Me: No, but God made the trees, and we use trees to help us build houses.
JP: God can’t make houses?
Me: No, He CAN make houses, but He doesn’t. He lets us build houses.

For once, JP didn’t use his favorite word, but I’ll ask it in his place. Why?

I’ve had similar conversations with my other two kids, so we’ve gone through many different types of items and discussed which ones God has directly made. We’ve talked about how God made our brains, so anything we make was made possible by Him. Through these discussions, I’ve realized we Americans have a limited number of items directly created by God that we handle daily, but all of it was made from something God originally created, even if we’re just talking about chemicals.

Why didn’t He create fully developed houses or vehicles that grow out of the ground? Why didn’t He make different sizes and styles of shirts, pants, and robes growing and hanging from trees for us to choose from when we need clothing? Why did He leave us the tasks of creating and construction?

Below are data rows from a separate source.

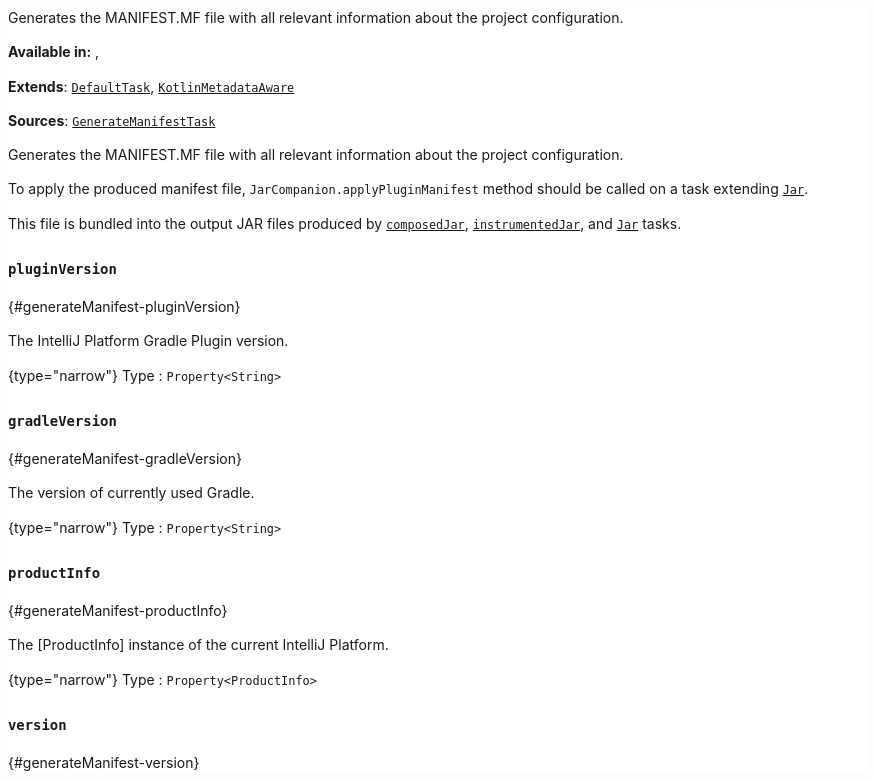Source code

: <link-summary>Generates the <path>MANIFEST.MF</path> file with all relevant information about the project configuration.</link-summary>

<tldr>

**Available in:** [](tools_intellij_platform_gradle_plugin_plugins.md#platform), [](tools_intellij_platform_gradle_plugin_plugins.md#module)

**Extends**: [`DefaultTask`][gradle-default-task], [`KotlinMetadataAware`](tools_intellij_platform_gradle_plugin_task_awares.md#KotlinMetadataAware)

**Sources**: [`GenerateManifestTask`](%gh-ijpgp%/src/main/kotlin/org/jetbrains/intellij/platform/gradle/tasks/GenerateManifestTask.kt)

</tldr>

Generates the <path>MANIFEST.MF</path> file with all relevant information about the project configuration.

To apply the produced manifest file, `JarCompanion.applyPluginManifest` method should be called on a task extending [`Jar`][gradle-jar-task].

This file is bundled into the output JAR files produced by [`composedJar`](#composedJar), [`instrumentedJar`](#instrumentedJar), and [`Jar`][gradle-jar-task] tasks.


### `pluginVersion`
{#generateManifest-pluginVersion}

The IntelliJ Platform Gradle Plugin version.

{type="narrow"}
Type
: `Property<String>`


### `gradleVersion`
{#generateManifest-gradleVersion}

The version of currently used Gradle.

{type="narrow"}
Type
: `Property<String>`


### `productInfo`
{#generateManifest-productInfo}

The [ProductInfo] instance of the current IntelliJ Platform.

{type="narrow"}
Type
: `Property<ProductInfo>`


### `version`
{#generateManifest-version}


[gradle-default-task]: https://docs.gradle.org/current/dsl/org.gradle.api.DefaultTask.html
[gradle-jar-task]: https://docs.gradle.org/current/dsl/org.gradle.jvm.tasks.Jar.html
[gradle-javaexec-task]: https://docs.gradle.org/current/dsl/org.gradle.api.tasks.JavaExec.html
[gradle-sync-task]: https://docs.gradle.org/current/dsl/org.gradle.api.tasks.Sync.html
[gradle-test-task]: https://docs.gradle.org/current/dsl/org.gradle.api.tasks.testing.Test.html
[gradle-zip-task]: https://docs.gradle.org/current/dsl/org.gradle.api.tasks.bundling.Zip.html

I’m sure there are many reasons, but three come to my mind–three reasons that reveal aspects of God’s character. One I’ve written about before in different ways, here and here. I believe God lets us create because He wants us to know Him better by letting us take part in His own nature. He is a creator, so He lets us create. This is just one part of being made in His image. Just as I would be excited to find one of my kids joining and enjoying cross country running someday, God loves to see us doing what He loves. We can have a better bond with Him when we understand that part of Him.

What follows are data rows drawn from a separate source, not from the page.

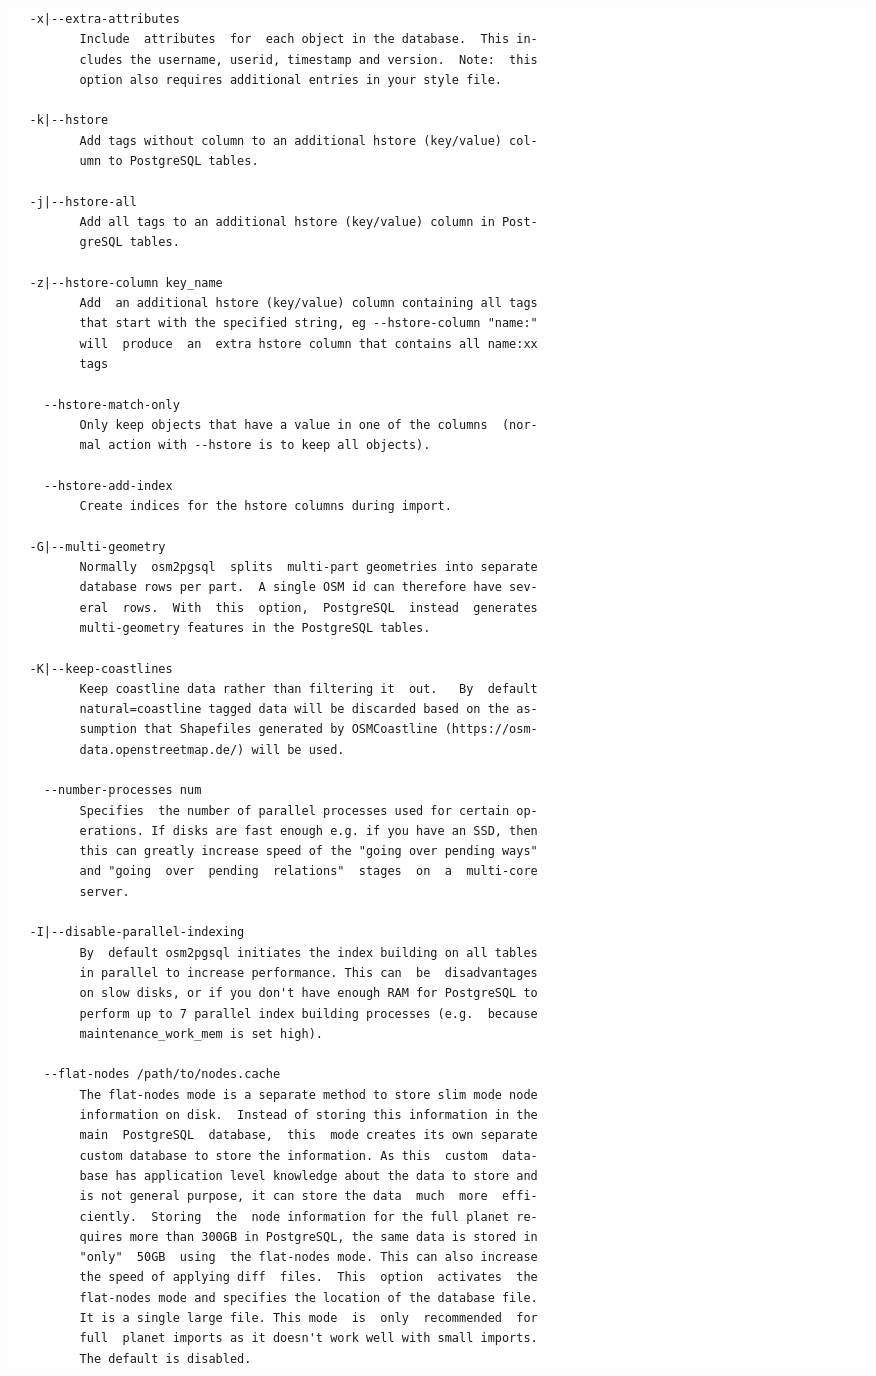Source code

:        -x|--extra-attributes
              Include  attributes  for  each object in the database.  This in‐
              cludes the username, userid, timestamp and version.  Note:  this
              option also requires additional entries in your style file.

       -k|--hstore
              Add tags without column to an additional hstore (key/value) col‐
              umn to PostgreSQL tables.

       -j|--hstore-all
              Add all tags to an additional hstore (key/value) column in Post‐
              greSQL tables.

       -z|--hstore-column key_name
              Add  an additional hstore (key/value) column containing all tags
              that start with the specified string, eg --hstore-column "name:"
              will  produce  an  extra hstore column that contains all name:xx
              tags

         --hstore-match-only
              Only keep objects that have a value in one of the columns  (nor‐
              mal action with --hstore is to keep all objects).

         --hstore-add-index
              Create indices for the hstore columns during import.

       -G|--multi-geometry
              Normally  osm2pgsql  splits  multi-part geometries into separate
              database rows per part.  A single OSM id can therefore have sev‐
              eral  rows.  With  this  option,  PostgreSQL  instead  generates
              multi-geometry features in the PostgreSQL tables.

       -K|--keep-coastlines
              Keep coastline data rather than filtering it  out.   By  default
              natural=coastline tagged data will be discarded based on the as‐
              sumption that Shapefiles generated by OSMCoastline (https://osm‐
              data.openstreetmap.de/) will be used.

         --number-processes num
              Specifies  the number of parallel processes used for certain op‐
              erations. If disks are fast enough e.g. if you have an SSD, then
              this can greatly increase speed of the "going over pending ways"
              and "going  over  pending  relations"  stages  on  a  multi-core
              server.

       -I|--disable-parallel-indexing
              By  default osm2pgsql initiates the index building on all tables
              in parallel to increase performance. This can  be  disadvantages
              on slow disks, or if you don't have enough RAM for PostgreSQL to
              perform up to 7 parallel index building processes (e.g.  because
              maintenance_work_mem is set high).

         --flat-nodes /path/to/nodes.cache
              The flat-nodes mode is a separate method to store slim mode node
              information on disk.  Instead of storing this information in the
              main  PostgreSQL  database,  this  mode creates its own separate
              custom database to store the information. As this  custom  data‐
              base has application level knowledge about the data to store and
              is not general purpose, it can store the data  much  more  effi‐
              ciently.  Storing  the  node information for the full planet re‐
              quires more than 300GB in PostgreSQL, the same data is stored in
              "only"  50GB  using  the flat-nodes mode. This can also increase
              the speed of applying diff  files.  This  option  activates  the
              flat-nodes mode and specifies the location of the database file.
              It is a single large file. This mode  is  only  recommended  for
              full  planet imports as it doesn't work well with small imports.
              The default is disabled.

Another reason I was struck by today is that He wants to partner with us. He gives us gifts, and He wants us to use those gifts to make something useful or beautiful or both. At first this doesn’t seem like that big of a deal. I know He’s a good God who likes to give us gifts (Luke 11:13). Then I stop and think about the idea of God, who can create whatever He likes whenever He likes, who has sovereign control over all, letting us take part with Him, as if He needed us to do so. He wants us to do our part. It’s one of the reasons He lets us pray. He could easily heal a wife with cancer, find the right job for that friend’s husband, or give courage to a child who needs it, but He wants us, the ants He calls valuable that we are, to do it with Him.

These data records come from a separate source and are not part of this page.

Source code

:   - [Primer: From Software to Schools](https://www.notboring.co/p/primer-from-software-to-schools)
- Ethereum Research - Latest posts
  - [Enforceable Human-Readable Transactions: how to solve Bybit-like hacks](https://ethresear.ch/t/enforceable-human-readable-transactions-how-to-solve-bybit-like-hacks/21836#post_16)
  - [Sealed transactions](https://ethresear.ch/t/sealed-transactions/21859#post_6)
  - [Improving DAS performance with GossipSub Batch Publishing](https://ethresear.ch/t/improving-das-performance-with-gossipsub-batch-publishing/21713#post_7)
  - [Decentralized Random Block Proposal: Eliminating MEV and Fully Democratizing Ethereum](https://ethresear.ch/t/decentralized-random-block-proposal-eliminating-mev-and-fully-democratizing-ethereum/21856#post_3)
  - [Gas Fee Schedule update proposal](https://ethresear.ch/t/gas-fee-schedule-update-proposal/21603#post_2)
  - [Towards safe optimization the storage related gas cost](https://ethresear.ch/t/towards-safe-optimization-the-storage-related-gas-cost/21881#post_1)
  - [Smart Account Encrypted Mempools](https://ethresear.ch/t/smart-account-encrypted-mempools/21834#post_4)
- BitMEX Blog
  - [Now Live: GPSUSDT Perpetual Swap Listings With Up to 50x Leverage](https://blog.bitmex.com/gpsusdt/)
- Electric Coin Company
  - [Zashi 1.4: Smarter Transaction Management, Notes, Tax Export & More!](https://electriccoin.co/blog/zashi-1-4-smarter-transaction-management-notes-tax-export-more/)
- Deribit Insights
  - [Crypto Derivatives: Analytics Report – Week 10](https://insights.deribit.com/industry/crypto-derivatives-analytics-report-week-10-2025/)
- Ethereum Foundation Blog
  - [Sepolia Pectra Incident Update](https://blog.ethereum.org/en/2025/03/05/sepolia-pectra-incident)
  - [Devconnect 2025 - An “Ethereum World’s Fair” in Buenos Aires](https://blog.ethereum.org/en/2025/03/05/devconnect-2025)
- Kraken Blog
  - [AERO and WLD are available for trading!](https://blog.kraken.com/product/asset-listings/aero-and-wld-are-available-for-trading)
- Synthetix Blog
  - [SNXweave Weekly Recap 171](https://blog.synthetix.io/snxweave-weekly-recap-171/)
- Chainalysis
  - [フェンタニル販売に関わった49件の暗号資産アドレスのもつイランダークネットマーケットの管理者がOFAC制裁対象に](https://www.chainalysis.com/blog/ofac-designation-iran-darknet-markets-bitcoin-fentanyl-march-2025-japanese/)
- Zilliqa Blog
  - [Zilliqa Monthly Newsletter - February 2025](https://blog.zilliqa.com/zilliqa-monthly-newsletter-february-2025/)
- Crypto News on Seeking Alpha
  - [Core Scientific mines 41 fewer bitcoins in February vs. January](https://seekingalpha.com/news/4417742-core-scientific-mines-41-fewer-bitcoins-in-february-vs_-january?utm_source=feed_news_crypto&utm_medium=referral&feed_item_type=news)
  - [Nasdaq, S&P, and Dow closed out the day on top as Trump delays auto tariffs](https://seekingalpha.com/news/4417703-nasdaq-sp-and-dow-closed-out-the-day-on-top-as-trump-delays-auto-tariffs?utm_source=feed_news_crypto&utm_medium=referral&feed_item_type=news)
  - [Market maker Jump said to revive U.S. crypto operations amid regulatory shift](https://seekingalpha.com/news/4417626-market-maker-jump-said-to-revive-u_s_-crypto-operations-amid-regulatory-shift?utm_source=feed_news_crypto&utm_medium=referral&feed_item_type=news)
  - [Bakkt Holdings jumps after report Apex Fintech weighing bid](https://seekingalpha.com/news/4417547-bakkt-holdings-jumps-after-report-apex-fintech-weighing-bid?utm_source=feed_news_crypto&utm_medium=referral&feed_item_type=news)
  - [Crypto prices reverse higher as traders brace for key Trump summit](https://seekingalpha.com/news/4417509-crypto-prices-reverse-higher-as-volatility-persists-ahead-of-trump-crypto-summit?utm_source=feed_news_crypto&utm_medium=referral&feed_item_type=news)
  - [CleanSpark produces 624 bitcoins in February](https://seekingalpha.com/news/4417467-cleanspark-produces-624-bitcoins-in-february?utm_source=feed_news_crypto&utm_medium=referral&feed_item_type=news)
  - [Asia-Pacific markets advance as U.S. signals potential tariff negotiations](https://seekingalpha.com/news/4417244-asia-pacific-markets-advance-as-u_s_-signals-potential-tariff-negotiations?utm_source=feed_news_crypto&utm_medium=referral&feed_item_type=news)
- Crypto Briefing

Third, can you imagine the kind of patience He has to let us enact our attempts at construction instead of just doing it Himself? Can I emphasize that even our best attempts at building are flimsy in comparison with what God can do? Without even going into the intricacies of the human eye or the elegant simplicity of the water cycle or the complexity of quantum physics, just take the time to look closely at a flower. Photographs can’t do flowers justice–the delicate softness of the petals, the variety of scents, and the way they draw life from the plant in order to lift their heads high all make them far better in person than even the best camera can capture. “Consider the lilies…I tell you, not even Solomon in all his glory clothed himself like one of these” (Luke 12:27). No clothing made by human hands compares. Our best architecture can never rival the Himalayas. Our best mechanics can’t come close to the muscular and skeletal structure of a cheetah.

water-lily-139364_1920

However, God gives us basic elements and lets us create. I think the third reason for this is that He wants us to learn and grow in the process. As a parent, I know if I do everything for my children, they will never learn. It sure is easier and faster to do it for them. In fact, I’ve been clothing my three year old way too long because it’s been easier, but the obvious fact hit me recently that I have to make him do it, or he will never learn on his own. The key word here is “make”. Just as JP won’t put his own clothes on if he doesn’t have to, if God did everything for us, most of us would never bother to create on our own.

The majority of us don’t build houses, so what’s the point here? The fact that God gives us basic materials and wants us to use them for something else can be applied to so much more than houses. What gifts of teaching, encouragement, healing, prophecy, serving, leading, giving, or showing mercy do you have? How does God want to partner with you in these gifts? How can you build up the gifts you have into something beautiful for God’s glory?